EXTRACTED DATA START

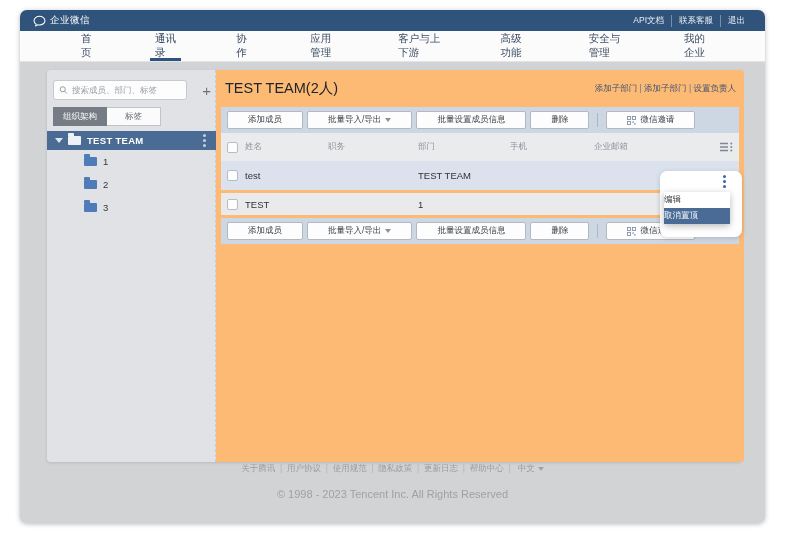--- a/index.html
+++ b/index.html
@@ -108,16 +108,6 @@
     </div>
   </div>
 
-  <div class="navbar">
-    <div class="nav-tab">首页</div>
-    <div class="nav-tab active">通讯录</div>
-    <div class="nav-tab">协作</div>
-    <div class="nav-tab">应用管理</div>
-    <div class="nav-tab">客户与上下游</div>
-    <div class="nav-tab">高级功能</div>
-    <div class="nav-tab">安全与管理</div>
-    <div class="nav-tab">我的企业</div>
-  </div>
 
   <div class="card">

EXTRACTED DATA END

For each record above, write out every line exactly and skip the pictures.

§ **SOLVED PROBLEM**:
--- a/index.html
+++ b/index.html
@@ -108,16 +108,6 @@
     </div>
   </div>
 
-  <div class="navbar">
-    <div class="nav-tab">首页</div>
-    <div class="nav-tab active">通讯录</div>
-    <div class="nav-tab">协作</div>
-    <div class="nav-tab">应用管理</div>
-    <div class="nav-tab">客户与上下游</div>
-    <div class="nav-tab">高级功能</div>
-    <div class="nav-tab">安全与管理</div>
-    <div class="nav-tab">我的企业</div>
-  </div>
 
   <div class="card">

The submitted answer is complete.